Thanks, Tom! It all started in 2006, when I sold everything I owned (including a busy financial planning practice) to embrace my dreams of long‐term immersive travel. Annual 1–2 week vacations weren’t cutting it for me any more; I realized that in order to do the things I wanted to do in life and around the world, I couldn’t afford to wait another 30 years for a conventional retirement, at which point I might be unwilling or unable to travel like I really wanted. I had to do it now.
As for the process of combining work with full‐time travel, that was an evolution. Initially I had no idea how I’d make ends meet; I had a loose plan to take a course with Outward Bound in Costa Rica to become a qualified outdoor education instructor. It never happened though, since my travels took me in another direction (and then another, and then another…).

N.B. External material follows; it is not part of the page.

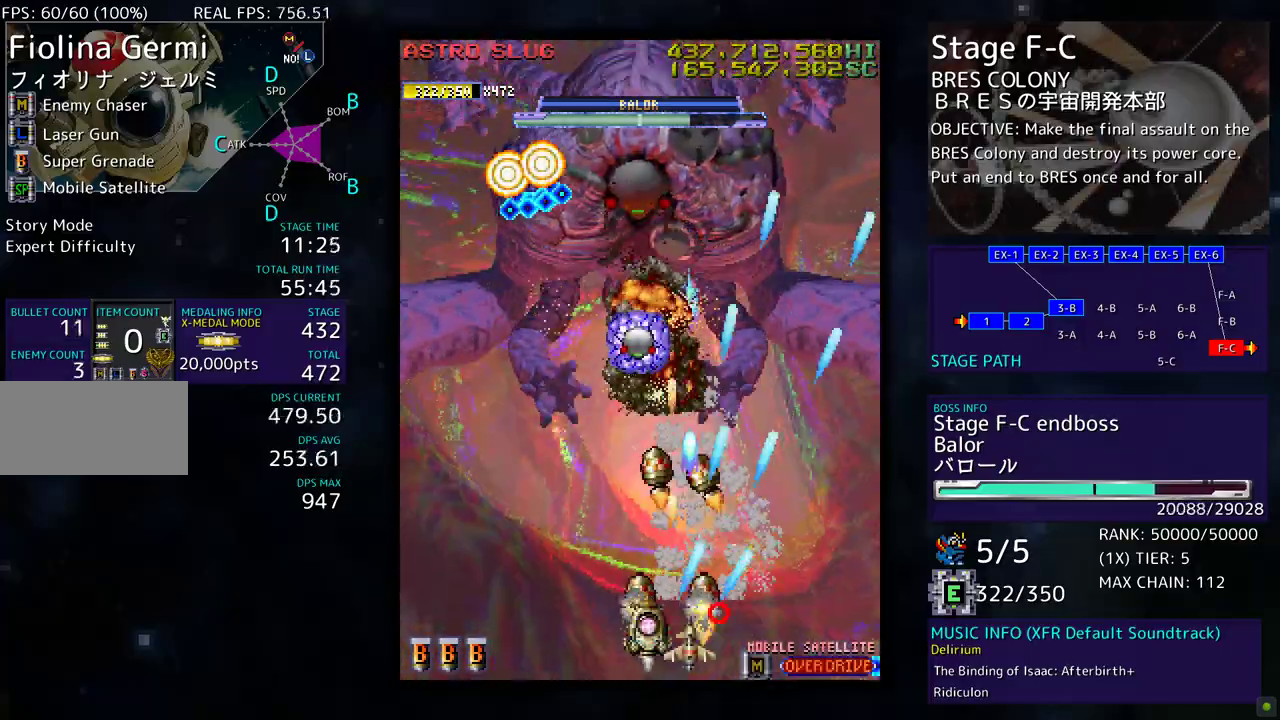
{"buttons": ["DPAD_LEFT"], "events": [[33, "DPAD_UP", "up"], [50, "DPAD_LEFT", "up"], [267, "DPAD_DOWN", "down"], [433, "DPAD_DOWN", "up"], [483, "DPAD_LEFT", "down"]]}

But shortly after hitting the road, I realized that my lifelong penchant for the written word plus my laptop and an internet connection could equal a living as a freelance writer. The sale of my business provided a (small) 2‐year stream of income that I used to float my expenses and travel lifestyle while I built my new career as a writer on the topics of travel, personal finance, and lifestyle design.

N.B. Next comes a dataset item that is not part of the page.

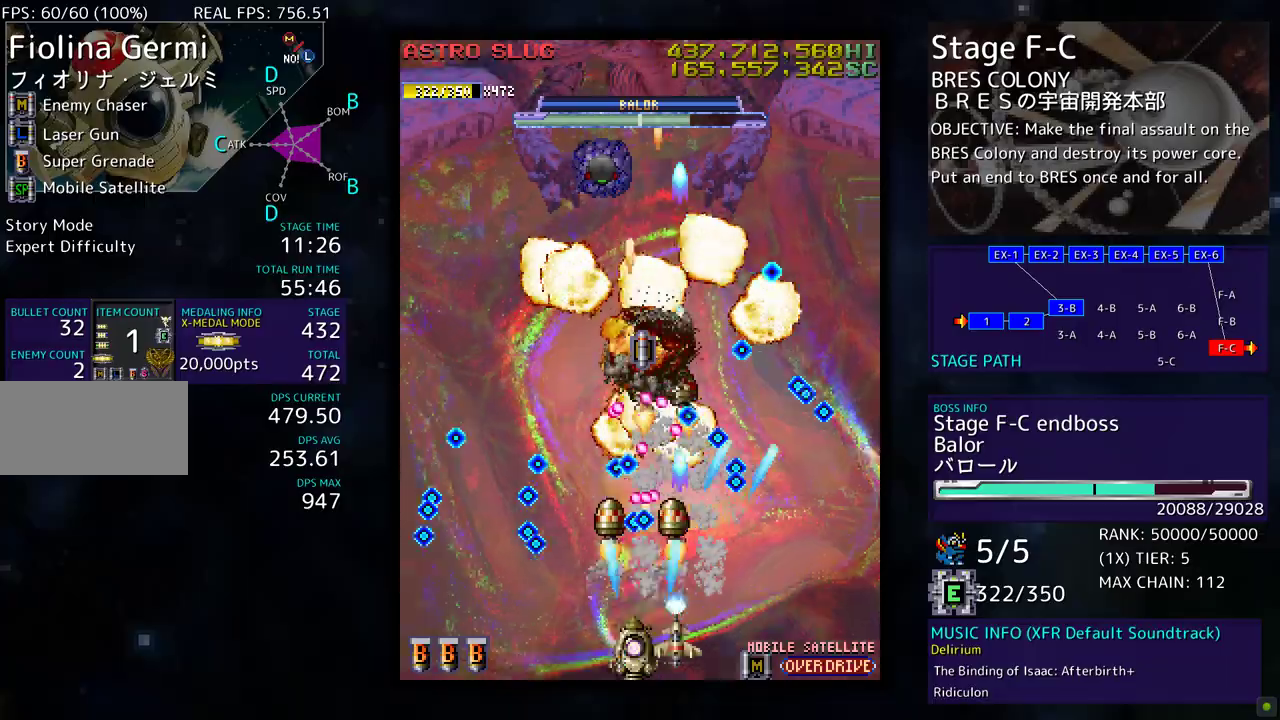
{"buttons": ["DPAD_UP", "DPAD_RIGHT"], "events": [[83, "DPAD_LEFT", "up"], [250, "DPAD_LEFT", "down"], [350, "DPAD_UP", "down"], [467, "DPAD_LEFT", "up"], [500, "DPAD_RIGHT", "down"]]}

Developing my niche happened naturally (although not without lots of hard work); I wrote about finance for travel publications, I wrote about travel for finance publications, and I wove lifestyle design throughout. Once I realized my own website could be more useful than just as a glorified travel journal, I combined these three topics on my site to teach people how to travel full‐time in a financially sustainable way.
Yours seems an increasingly common ambition – to remodel a jobs and career to incorporate travel. But for a lot of aspiring bicycle adventurers, the journey comes first, with work often seen as something that needs to be put on hold – hence, we save up, do the big trip, and reluctantly return to work at that end. How would you suggest we reframe the two things to exist together? What are some of the options for combining them?
Where there’s a will, there’s a way! But sometimes, that way involves a little compromise.
One of the compromises an aspiring bicycle adventurer might concede to in order to incorporate their careers into a full‐time/long‐term travel lifestyle would be to travel more slowly. Instead of conquering a continent/country/whatever in a specific period of time and riding hard each day, consider setting shorter goals so you’re not on the road constantly, and take some more time off along the way so you can allow time to work.
Slow travel has an added benefit of being more culturally immersive and rewarding, as well as ultimately cheaper (for example you can get access to cheaper – even free – medium/long‐term accommodation options).
Many of us who are planning long bicycle journeys spend months or years saving up money, reorganising our lives, and preparing to leave. In terms of creating opportunities to make a living while travelling, how would you suggest we approach things during this preparation time?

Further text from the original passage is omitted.